Here’s our travel advisory for New York City: It’s always a great time to go, given the restaurants and the museums and the other sites and attractions. But starting January 1, the city may not be as safe.
Yes, we said “safe,” meaning physically secure. So by all means go to New York City, but if you want to hedge your bets, go between now and January 1.
Why then, you ask? And what’s this concern about safety? Well, there is a story here:
For more than two decades now New York City has experienced substantial declines in murder and other major crimes, becoming the nation’s safest big city. The New York Police Department attributes that development in part to its use of a crime-prevention strategy known as “stop-question-and-frisk.” Thus, officers stop and question a person based on reasonable suspicion and sometimes pat down the clothing of the individual to ensure that he isn’t armed.

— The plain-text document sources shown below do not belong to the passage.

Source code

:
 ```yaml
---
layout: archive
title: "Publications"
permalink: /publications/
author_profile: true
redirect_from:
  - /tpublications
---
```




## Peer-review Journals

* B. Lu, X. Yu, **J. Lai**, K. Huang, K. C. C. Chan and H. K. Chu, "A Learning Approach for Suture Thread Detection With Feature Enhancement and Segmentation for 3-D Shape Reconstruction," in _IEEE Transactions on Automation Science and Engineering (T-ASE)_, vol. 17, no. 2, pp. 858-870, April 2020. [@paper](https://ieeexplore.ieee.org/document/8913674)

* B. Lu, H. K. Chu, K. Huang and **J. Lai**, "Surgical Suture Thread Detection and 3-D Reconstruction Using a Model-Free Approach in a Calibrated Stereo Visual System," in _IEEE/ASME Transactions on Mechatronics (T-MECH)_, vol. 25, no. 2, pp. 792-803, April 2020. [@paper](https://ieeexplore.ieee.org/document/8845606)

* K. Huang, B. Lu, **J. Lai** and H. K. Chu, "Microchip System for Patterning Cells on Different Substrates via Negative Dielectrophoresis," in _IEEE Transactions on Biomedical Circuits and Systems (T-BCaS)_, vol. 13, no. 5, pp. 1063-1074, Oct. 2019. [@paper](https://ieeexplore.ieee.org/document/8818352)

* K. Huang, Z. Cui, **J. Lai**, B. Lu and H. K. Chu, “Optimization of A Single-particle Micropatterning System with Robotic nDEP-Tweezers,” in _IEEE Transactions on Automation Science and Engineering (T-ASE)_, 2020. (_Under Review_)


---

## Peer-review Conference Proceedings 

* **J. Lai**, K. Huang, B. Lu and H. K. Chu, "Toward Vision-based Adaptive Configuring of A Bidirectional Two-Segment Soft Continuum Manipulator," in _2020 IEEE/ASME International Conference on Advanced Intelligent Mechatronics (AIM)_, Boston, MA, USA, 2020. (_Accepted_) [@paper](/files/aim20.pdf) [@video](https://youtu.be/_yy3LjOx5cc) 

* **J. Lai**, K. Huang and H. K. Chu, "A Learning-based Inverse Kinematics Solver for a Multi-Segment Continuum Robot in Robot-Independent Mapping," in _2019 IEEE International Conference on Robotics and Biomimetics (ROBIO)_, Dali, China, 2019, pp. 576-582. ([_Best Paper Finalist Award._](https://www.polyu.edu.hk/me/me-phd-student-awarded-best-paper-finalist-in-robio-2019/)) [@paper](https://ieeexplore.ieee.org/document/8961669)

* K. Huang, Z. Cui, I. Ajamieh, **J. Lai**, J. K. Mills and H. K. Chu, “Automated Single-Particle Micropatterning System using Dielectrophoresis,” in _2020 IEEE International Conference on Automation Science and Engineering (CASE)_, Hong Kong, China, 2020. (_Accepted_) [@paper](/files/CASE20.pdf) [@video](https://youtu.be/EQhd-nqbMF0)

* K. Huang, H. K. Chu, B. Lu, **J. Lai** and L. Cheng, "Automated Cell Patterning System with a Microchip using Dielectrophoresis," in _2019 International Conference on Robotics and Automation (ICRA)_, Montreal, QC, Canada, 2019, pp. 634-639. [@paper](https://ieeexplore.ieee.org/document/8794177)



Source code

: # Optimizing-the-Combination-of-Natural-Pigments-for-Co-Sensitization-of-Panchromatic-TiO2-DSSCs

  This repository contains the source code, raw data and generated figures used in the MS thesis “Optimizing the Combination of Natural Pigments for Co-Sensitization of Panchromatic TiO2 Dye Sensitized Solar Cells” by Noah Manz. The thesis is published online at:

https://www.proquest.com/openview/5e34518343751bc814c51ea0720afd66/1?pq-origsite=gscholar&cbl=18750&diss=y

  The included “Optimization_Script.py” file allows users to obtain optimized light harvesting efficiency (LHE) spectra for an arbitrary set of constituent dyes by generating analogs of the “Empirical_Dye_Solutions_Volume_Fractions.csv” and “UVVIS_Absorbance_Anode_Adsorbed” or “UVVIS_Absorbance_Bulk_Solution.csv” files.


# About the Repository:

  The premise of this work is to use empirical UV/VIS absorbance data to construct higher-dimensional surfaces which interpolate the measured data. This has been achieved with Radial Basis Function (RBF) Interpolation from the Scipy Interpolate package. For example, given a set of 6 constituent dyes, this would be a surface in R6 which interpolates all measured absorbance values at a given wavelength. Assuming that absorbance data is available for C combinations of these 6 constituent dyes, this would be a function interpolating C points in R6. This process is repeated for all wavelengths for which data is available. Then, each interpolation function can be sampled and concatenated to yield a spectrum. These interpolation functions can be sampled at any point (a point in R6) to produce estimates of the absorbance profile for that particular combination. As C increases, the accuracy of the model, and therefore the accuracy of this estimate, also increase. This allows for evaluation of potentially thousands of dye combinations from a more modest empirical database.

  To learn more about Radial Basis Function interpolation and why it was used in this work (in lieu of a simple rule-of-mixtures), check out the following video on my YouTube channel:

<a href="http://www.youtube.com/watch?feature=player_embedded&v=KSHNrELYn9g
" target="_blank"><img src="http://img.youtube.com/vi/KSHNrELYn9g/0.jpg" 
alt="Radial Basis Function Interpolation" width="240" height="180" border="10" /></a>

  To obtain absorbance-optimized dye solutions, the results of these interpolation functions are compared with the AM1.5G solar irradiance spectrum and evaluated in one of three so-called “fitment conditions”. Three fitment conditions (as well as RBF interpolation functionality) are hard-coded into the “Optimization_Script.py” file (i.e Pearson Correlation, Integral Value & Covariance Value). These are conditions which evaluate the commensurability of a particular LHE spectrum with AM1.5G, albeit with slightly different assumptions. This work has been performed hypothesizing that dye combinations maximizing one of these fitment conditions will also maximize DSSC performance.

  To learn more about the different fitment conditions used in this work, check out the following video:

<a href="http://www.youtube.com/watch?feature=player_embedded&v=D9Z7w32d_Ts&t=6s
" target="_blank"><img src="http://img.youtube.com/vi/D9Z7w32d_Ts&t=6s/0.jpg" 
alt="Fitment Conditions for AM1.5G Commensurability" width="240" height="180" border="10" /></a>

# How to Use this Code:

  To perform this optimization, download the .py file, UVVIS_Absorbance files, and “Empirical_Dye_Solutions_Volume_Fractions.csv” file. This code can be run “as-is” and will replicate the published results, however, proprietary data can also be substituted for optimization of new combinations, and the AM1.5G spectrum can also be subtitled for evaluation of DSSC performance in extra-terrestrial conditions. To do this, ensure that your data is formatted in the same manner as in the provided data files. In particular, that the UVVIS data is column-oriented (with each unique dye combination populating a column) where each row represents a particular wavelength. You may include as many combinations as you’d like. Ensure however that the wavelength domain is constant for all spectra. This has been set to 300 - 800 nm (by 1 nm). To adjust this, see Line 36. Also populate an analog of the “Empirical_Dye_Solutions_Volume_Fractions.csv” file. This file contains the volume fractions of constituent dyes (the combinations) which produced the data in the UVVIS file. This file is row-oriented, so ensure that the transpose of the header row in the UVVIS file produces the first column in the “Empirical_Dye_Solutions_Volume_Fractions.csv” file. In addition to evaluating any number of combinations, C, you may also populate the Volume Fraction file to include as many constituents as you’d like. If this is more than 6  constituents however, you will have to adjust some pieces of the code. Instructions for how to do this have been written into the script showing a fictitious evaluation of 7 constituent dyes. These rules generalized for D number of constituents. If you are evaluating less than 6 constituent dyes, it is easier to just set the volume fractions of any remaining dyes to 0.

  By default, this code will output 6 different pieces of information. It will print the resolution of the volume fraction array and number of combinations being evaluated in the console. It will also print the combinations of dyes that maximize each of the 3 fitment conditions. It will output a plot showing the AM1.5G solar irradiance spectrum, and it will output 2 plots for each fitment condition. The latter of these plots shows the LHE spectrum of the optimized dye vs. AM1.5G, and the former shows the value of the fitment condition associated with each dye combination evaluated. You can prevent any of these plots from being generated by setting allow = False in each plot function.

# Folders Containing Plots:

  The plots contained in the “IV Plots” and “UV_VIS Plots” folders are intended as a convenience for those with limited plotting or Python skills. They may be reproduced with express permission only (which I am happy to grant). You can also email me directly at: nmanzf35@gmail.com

City liberals, of whom there are a few, have never much liked stop-and-frisk. They have fought back through the courts, recently winning a pair of cases handled by the federal district judge, Shira Scheindlin, who declared unconstitutional the NYPD’s stop-and-frisk practices and ordered a set of remedies that would make the policy acceptable by, well, emasculating it.

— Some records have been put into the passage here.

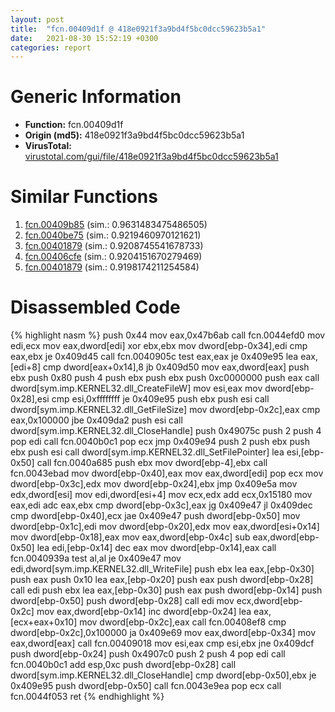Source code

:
```yaml
---
layout: post
title:  "fcn.00409d1f @ 418e0921f3a9bd4f5bc0dcc59623b5a1"
date:   2021-08-30 15:52:19 +0300
categories: report
---
```


# Generic Information
- **Function:** fcn.00409d1f
- **Origin (md5):** 418e0921f3a9bd4f5bc0dcc59623b5a1
- **VirusTotal:** [virustotal.com/gui/file/418e0921f3a9bd4f5bc0dcc59623b5a1][virustotal_ref]



# Similar Functions

1. [fcn.00409b85][similar_1_ref] (sim.: 0.9631483475486505)
2. [fcn.0040be75][similar_2_ref] (sim.: 0.9219460970121621)
3. [fcn.00401879][similar_3_ref] (sim.: 0.9208745541678733)
4. [fcn.00406cfe][similar_4_ref] (sim.: 0.9204151670279469)
5. [fcn.00401879][similar_5_ref] (sim.: 0.9198174211254584)


# Disassembled Code

{% highlight nasm %}
push 0x44
mov eax,0x47b6ab
call fcn.0044efd0
mov edi,ecx
mov eax,dword[edi]
xor ebx,ebx
mov dword[ebp-0x34],edi
cmp eax,ebx
je 0x409d45
call fcn.0040905c
test eax,eax
je 0x409e95
lea eax,[edi+8]
cmp dword[eax+0x14],8
jb 0x409d50
mov eax,dword[eax]
push ebx
push 0x80
push 4
push ebx
push ebx
push 0xc0000000
push eax
call dword[sym.imp.KERNEL32.dll_CreateFileW]
mov esi,eax
mov dword[ebp-0x28],esi
cmp esi,0xffffffff
je 0x409e95
push ebx
push esi
call dword[sym.imp.KERNEL32.dll_GetFileSize]
mov dword[ebp-0x2c],eax
cmp eax,0x100000
jbe 0x409da2
push esi
call dword[sym.imp.KERNEL32.dll_CloseHandle]
push 0x49075c
push 2
push 4
pop edi
call fcn.0040b0c1
pop ecx
jmp 0x409e94
push 2
push ebx
push ebx
push esi
call dword[sym.imp.KERNEL32.dll_SetFilePointer]
lea esi,[ebp-0x50]
call fcn.0040a685
push ebx
mov dword[ebp-4],ebx
call fcn.0043ebad
mov dword[ebp-0x40],eax
mov eax,dword[edi]
pop ecx
mov dword[ebp-0x3c],edx
mov dword[ebp-0x24],ebx
jmp 0x409e5a
mov edx,dword[esi]
mov edi,dword[esi+4]
mov ecx,edx
add ecx,0x15180
mov eax,edi
adc eax,ebx
cmp dword[ebp-0x3c],eax
jg 0x409e47
jl 0x409dec
cmp dword[ebp-0x40],ecx
jae 0x409e47
push dword[ebp-0x50]
mov dword[ebp-0x1c],edi
mov dword[ebp-0x20],edx
mov eax,dword[esi+0x14]
mov dword[ebp-0x18],eax
mov eax,dword[ebp-0x4c]
sub eax,dword[ebp-0x50]
lea edi,[ebp-0x14]
dec eax
mov dword[ebp-0x14],eax
call fcn.0040939a
test al,al
je 0x409e47
mov edi,dword[sym.imp.KERNEL32.dll_WriteFile]
push ebx
lea eax,[ebp-0x30]
push eax
push 0x10
lea eax,[ebp-0x20]
push eax
push dword[ebp-0x28]
call edi
push ebx
lea eax,[ebp-0x30]
push eax
push dword[ebp-0x14]
push dword[ebp-0x50]
push dword[ebp-0x28]
call edi
mov ecx,dword[ebp-0x2c]
mov eax,dword[ebp-0x14]
inc dword[ebp-0x24]
lea eax,[ecx+eax+0x10]
mov dword[ebp-0x2c],eax
call fcn.00408ef8
cmp dword[ebp-0x2c],0x100000
ja 0x409e69
mov eax,dword[ebp-0x34]
mov eax,dword[eax]
call fcn.00409018
mov esi,eax
cmp esi,ebx
jne 0x409dcf
push dword[ebp-0x24]
push 0x4907c0
push 2
push 4
pop edi
call fcn.0040b0c1
add esp,0xc
push dword[ebp-0x28]
call dword[sym.imp.KERNEL32.dll_CloseHandle]
cmp dword[ebp-0x50],ebx
je 0x409e95
push dword[ebp-0x50]
call fcn.0043e9ea
pop ecx
call fcn.0044f053
ret 
{% endhighlight %}


[similar_1_ref]: /report/fcn.00409b85@418e0921f3a9bd4f5bc0dcc59623b5a1
[similar_2_ref]: /report/fcn.0040be75@418e0921f3a9bd4f5bc0dcc59623b5a1
[similar_3_ref]: /report/fcn.00401879@96146d48f33d2b81d37cf455f4bd8c4b
[similar_4_ref]: /report/fcn.00406cfe@73677cb40830e94fbfb5483ff33e40b9
[similar_5_ref]: /report/fcn.00401879@cbc200f66cbffbddf5df52f7c0da283a
[virustotal_ref]: https://www.virustotal.com/gui/file/418e0921f3a9bd4f5bc0dcc59623b5a1
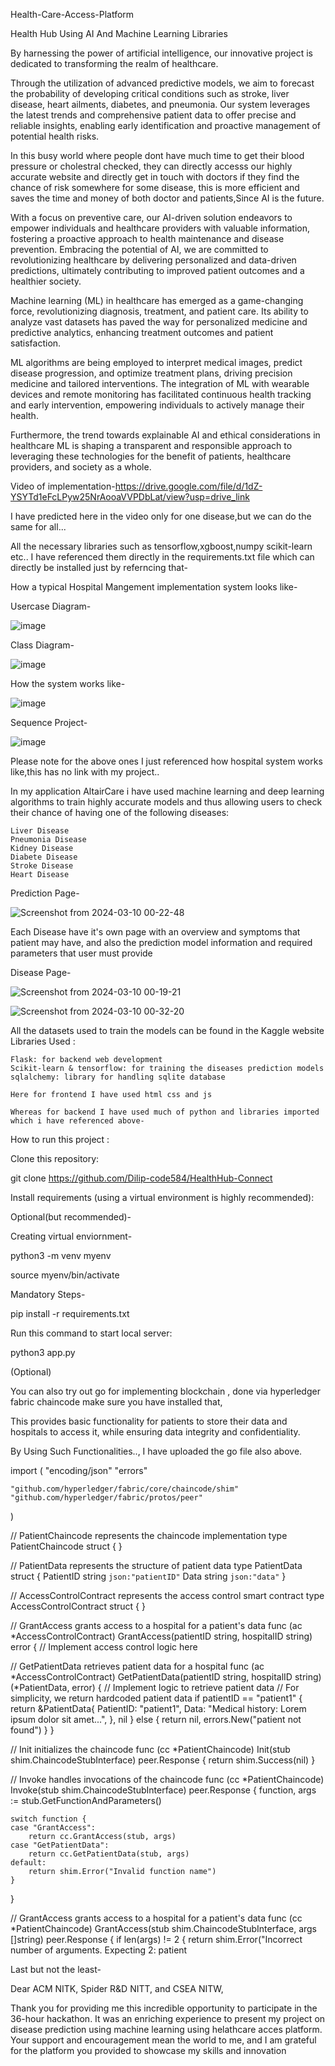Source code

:Health-Care-Access-Platform

Health Hub Using AI And Machine Learning Libraries

By harnessing the power of artificial intelligence, our innovative project is dedicated to transforming the realm of healthcare. 

Through the utilization of advanced predictive models, we aim to forecast the probability of developing critical conditions such as stroke, liver disease, heart ailments, diabetes, and pneumonia.
Our system leverages the latest trends and comprehensive patient data to offer precise and reliable insights, enabling early identification and proactive management of potential health risks. 

In this busy world where people dont have much time to get their blood pressure or cholestral checked, they can directly accesss our highly accurate website and directly get in touch with doctors if they find the chance of risk somewhere for some disease, this is more efficient and saves the time and money of both doctor and patients,Since AI is the future.

With a focus on preventive care, our AI-driven solution endeavors to empower individuals and healthcare providers with valuable information, fostering a proactive approach to health maintenance and disease prevention. 
Embracing the potential of AI, we are committed to revolutionizing healthcare by delivering personalized and data-driven predictions, ultimately contributing to improved patient outcomes and a healthier society.

Machine learning (ML) in healthcare has emerged as a game-changing force, revolutionizing diagnosis, treatment, and patient care.
Its ability to analyze vast datasets has paved the way for personalized medicine and predictive analytics, enhancing treatment outcomes and patient satisfaction.

ML algorithms are being employed to interpret medical images, predict disease progression, and optimize treatment plans, driving precision medicine and tailored interventions.
The integration of ML with wearable devices and remote monitoring has facilitated continuous health tracking and early intervention, empowering individuals to actively manage their health.


Furthermore, the trend towards explainable AI and ethical considerations in healthcare ML is shaping a transparent and responsible approach to leveraging these technologies for the benefit of patients, healthcare providers, and society as a whole.

Video of implementation-https://drive.google.com/file/d/1dZ-YSYTd1eFcLPyw25NrAooaVVPDbLat/view?usp=drive_link


I have predicted here in the video only for one disease,but we can do the same for all...

All the necessary libraries such as tensorflow,xgboost,numpy scikit-learn etc.. I have referenced them directly in the requirements.txt file which can directly be installed just by referncing that-


How a typical Hospital Mangement implementation system looks like-


Usercase Diagram-

![image](https://github.com/Dilip-code584/HealthHub-Connect/assets/128896508/40514b6a-d584-4ee4-a7eb-a67bb10c5b31)


Class Diagram-


![image](https://github.com/Dilip-code584/HealthHub-Connect/assets/128896508/694cfe3c-527d-45bc-91a0-e0726bcaaed1)


How the system works like-

![image](https://github.com/Dilip-code584/HealthHub-Connect/assets/128896508/015b5ce3-b624-401d-8547-2de72fda8972)


Sequence Project-

![image](https://github.com/Dilip-code584/HealthHub-Connect/assets/128896508/31bfc8f4-6056-4207-a007-af9c2e8cea64)





Please note for the above ones I just referenced how hospital system works like,this has no link with my project..


In my application AltairCare i have used machine learning and deep learning algorithms to train highly accurate models and thus allowing users to check their chance of having one of the following diseases:

    Liver Disease
    Pneumonia Disease
    Kidney Disease
    Diabete Disease
    Stroke Disease
    Heart Disease


Prediction Page-


![Screenshot from 2024-03-10 00-22-48](https://github.com/Dilip-code584/HealthHub-Connect/assets/128896508/d9860799-d502-40d7-9d84-280cc511df75)


Each Disease have it's own page with an overview and symptoms that patient may have, and also the prediction model information and required parameters that user must provide

Disease Page-

![Screenshot from 2024-03-10 00-19-21](https://github.com/Dilip-code584/HealthHub-Connect/assets/128896508/3d95c653-ac83-4bd6-9fc0-b7f20041f49f)

![Screenshot from 2024-03-10 00-32-20](https://github.com/Dilip-code584/HealthHub-Connect/assets/128896508/856337dc-d099-421a-b645-7a350ab727f5)

All the datasets used to train the models can be found in the Kaggle website
Libraries Used :

    Flask: for backend web development
    Scikit-learn & tensorflow: for training the diseases prediction models
    sqlalchemy: library for handling sqlite database

    Here for frontend I have used html css and js

    Whereas for backend I have used much of python and libraries imported which i have referenced above-
    

 How to run this project :

 
Clone this repository:

git clone https://github.com/Dilip-code584/HealthHub-Connect


Install requirements (using a virtual environment is highly recommended):

Optional(but recommended)-

Creating virtual enviornment-

python3 -m venv myenv

 source myenv/bin/activate

Mandatory Steps-

pip install -r requirements.txt


Run this command to start local server:

python3 app.py


(Optional)

You can also try out go for implementing blockchain , done via hyperledger fabric chaincode make sure you have installed that,

 This provides basic functionality for patients to store their data and hospitals to access it, while ensuring data integrity and confidentiality.

 By Using Such Functionalities.., I have uploaded the go file also above.


import (
	"encoding/json"
	"errors"

	"github.com/hyperledger/fabric/core/chaincode/shim"
	"github.com/hyperledger/fabric/protos/peer"
)

// PatientChaincode represents the chaincode implementation
type PatientChaincode struct {
}

// PatientData represents the structure of patient data
type PatientData struct {
	PatientID string `json:"patientID"`
	Data      string `json:"data"`
}

// AccessControlContract represents the access control smart contract
type AccessControlContract struct {
}

// GrantAccess grants access to a hospital for a patient's data
func (ac *AccessControlContract) GrantAccess(patientID string, hospitalID string) error {
	// Implement access control logic here
	

// GetPatientData retrieves patient data for a hospital
func (ac *AccessControlContract) GetPatientData(patientID string, hospitalID string) (*PatientData, error) {
	// Implement logic to retrieve patient data
	// For simplicity, we return hardcoded patient data
	if patientID == "patient1" {
		return &PatientData{
			PatientID: "patient1",
			Data:      "Medical history: Lorem ipsum dolor sit amet...",
		}, nil
	} else {
		return nil, errors.New("patient not found")
	}
}

// Init initializes the chaincode
func (cc *PatientChaincode) Init(stub shim.ChaincodeStubInterface) peer.Response {
	return shim.Success(nil)
}

// Invoke handles invocations of the chaincode
func (cc *PatientChaincode) Invoke(stub shim.ChaincodeStubInterface) peer.Response {
	function, args := stub.GetFunctionAndParameters()

	switch function {
	case "GrantAccess":
		return cc.GrantAccess(stub, args)
	case "GetPatientData":
		return cc.GetPatientData(stub, args)
	default:
		return shim.Error("Invalid function name")
	}
}

// GrantAccess grants access to a hospital for a patient's data
func (cc *PatientChaincode) GrantAccess(stub shim.ChaincodeStubInterface, args []string) peer.Response {
	if len(args) != 2 {
		return shim.Error("Incorrect number of arguments. Expecting 2: patient



 
Last but not the least-

Dear ACM NITK, Spider R&D NITT, and CSEA NITW,

Thank you for providing me this incredible opportunity to participate in the 36-hour hackathon.
It was an enriching experience to present my project on disease prediction using machine learning using helathcare acces platform.
Your support and encouragement mean the world to me, and I am grateful for the platform you provided to showcase my skills and innovation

The city appealed Judge Scheindlin’s decisions to the U.S. Court of Appeals for the Second Circuit, asking for a stay of her rulings. Late last month, the three-judge panel surprised just about everyone by removing Judge Scheindlin from any further involvement in the cases on account of actions and statements of hers that violated the Code of Conduct for United States Judges.
The estimable law blogger Ed Whelan has well summarized her infractions: “Scheindlin advised plaintiff’s lawyers how to get stop-and-frisk cases in her court, and her public statements strongly indicate that she aggressively employed the related-case rule in order to keep such cases from going to other judges who might not rule as she would like.”

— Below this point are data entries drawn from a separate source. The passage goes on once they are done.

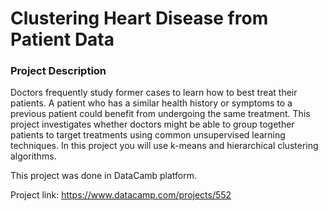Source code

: # Clustering Heart Disease from Patient Data
### Project Description
Doctors frequently study former cases to learn how to best treat their patients. A patient who has a similar health history or symptoms to a previous patient could benefit from undergoing the same treatment. This project investigates whether doctors might be able to group together patients to target treatments using common unsupervised learning techniques. In this project you will use k-means and hierarchical clustering algorithms.

This project was done in DataCamb platform.

Project link: https://www.datacamp.com/projects/552
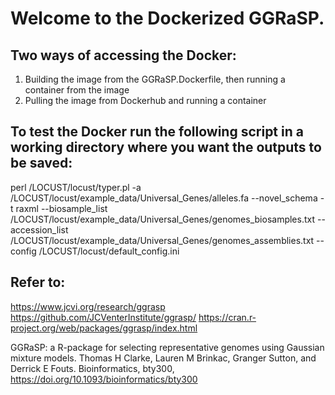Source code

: # Welcome to the Dockerized GGRaSP. 

## Two ways of accessing the Docker: 
1. Building the image from the GGRaSP.Dockerfile, then running a container from the image 
2. Pulling the image from Dockerhub and running a container

## To test the Docker run the following script in a working directory where you want the outputs to be saved: 
perl /LOCUST/locust/typer.pl -a /LOCUST/locust/example_data/Universal_Genes/alleles.fa --novel_schema -t raxml --biosample_list /LOCUST/locust/example_data/Universal_Genes/genomes_biosamples.txt --accession_list /LOCUST/locust/example_data/Universal_Genes/genomes_assemblies.txt --config /LOCUST/locust/default_config.ini

## Refer to: 
https://www.jcvi.org/research/ggrasp
https://github.com/JCVenterInstitute/ggrasp/
https://cran.r-project.org/web/packages/ggrasp/index.html

GGRaSP: a R-package for selecting representative genomes using Gaussian mixture models. Thomas H Clarke, Lauren M Brinkac, Granger Sutton, and Derrick E Fouts. Bioinformatics, bty300, https://doi.org/10.1093/bioinformatics/bty300

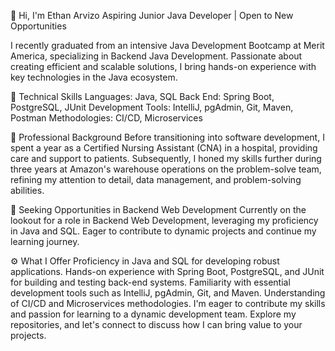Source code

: 👋 Hi, I'm Ethan Arvizo
Aspiring Junior Java Developer | Open to New Opportunities

I recently graduated from an intensive Java Development Bootcamp at Merit America, specializing in Backend Java Development. Passionate about creating efficient and scalable solutions, I bring hands-on experience with key technologies in the Java ecosystem.

🚀 Technical Skills
Languages: Java, SQL
Back End: Spring Boot, PostgreSQL, JUnit
Development Tools: IntelliJ, pgAdmin, Git, Maven, Postman
Methodologies: CI/CD, Microservices

💼 Professional Background
Before transitioning into software development, I spent a year as a Certified Nursing Assistant (CNA) in a hospital, providing care and support to patients. Subsequently, I honed my skills further during three years at Amazon's warehouse operations on the problem-solve team, refining my attention to detail, data management, and problem-solving abilities.

🌱 Seeking Opportunities in Backend Web Development
Currently on the lookout for a role in Backend Web Development, leveraging my proficiency in Java and SQL. Eager to contribute to dynamic projects and continue my learning journey.

⚙️ What I Offer
Proficiency in Java and SQL for developing robust applications.
Hands-on experience with Spring Boot, PostgreSQL, and JUnit for building and testing back-end systems.
Familiarity with essential development tools such as IntelliJ, pgAdmin, Git, and Maven.
Understanding of CI/CD and Microservices methodologies.
I'm eager to contribute my skills and passion for learning to a dynamic development team. Explore my repositories, and let's connect to discuss how I can bring value to your projects.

It’s rare that a judge is yanked from a case by the court above, and The Scrapbook pauses here to confess its satisfaction that this judge, a partial judge indeed, got what she deserved. As you might have expected, she is fighting back with the help of big-name liberal attorneys in the city, trying to bring about an appeal of her removal to the Second Circuit. That may not be possible, though her fate is a story worth following.
Of relevance to our travel advisory is the other of the Second Circuit’s two orders, for indeed the panel did block implementation of Judge Scheindlin’s rulings, pending appeal, the oral argument in which it scheduled for March 2014. As a result, the NYPD may use stop-and-frisk as it did before the judge’s decisions (or in any way it deems best). And it may do so for as long as city officials wish, which is at least until January 1, when Mayor Michael Bloomberg, the policy’s most steadfast defender, steps down, and the new mayor, Bill de Blasio, is sworn in.
De Blasio campaigned against the police department’s stop-and-frisk policy, supports Scheindlin’s decisions, and opposes the city’s appeal (“deeply misguided,” he said) and the Second Circuit’s order (“extremely disappointing”). His background is hard left, and it’s difficult to imagine that as mayor he would reverse course on stop-and-frisk and stay with the appeal. Indeed, he has promised to drop the appeal on his first day in office, January 1. He appears likely—maybe even that same day—to begin implementing most of the remedies Scheindlin ordered.
In policing and other areas, New York City under de Blasio is heading in new directions. But for the next few weeks the NYPD will have available to it the same stop-and-frisk policy it has developed over the years, one that has helped make the city, and its visitors, safer than not. Remember it well, for someday there could be demand for its return to the precincts of Gotham.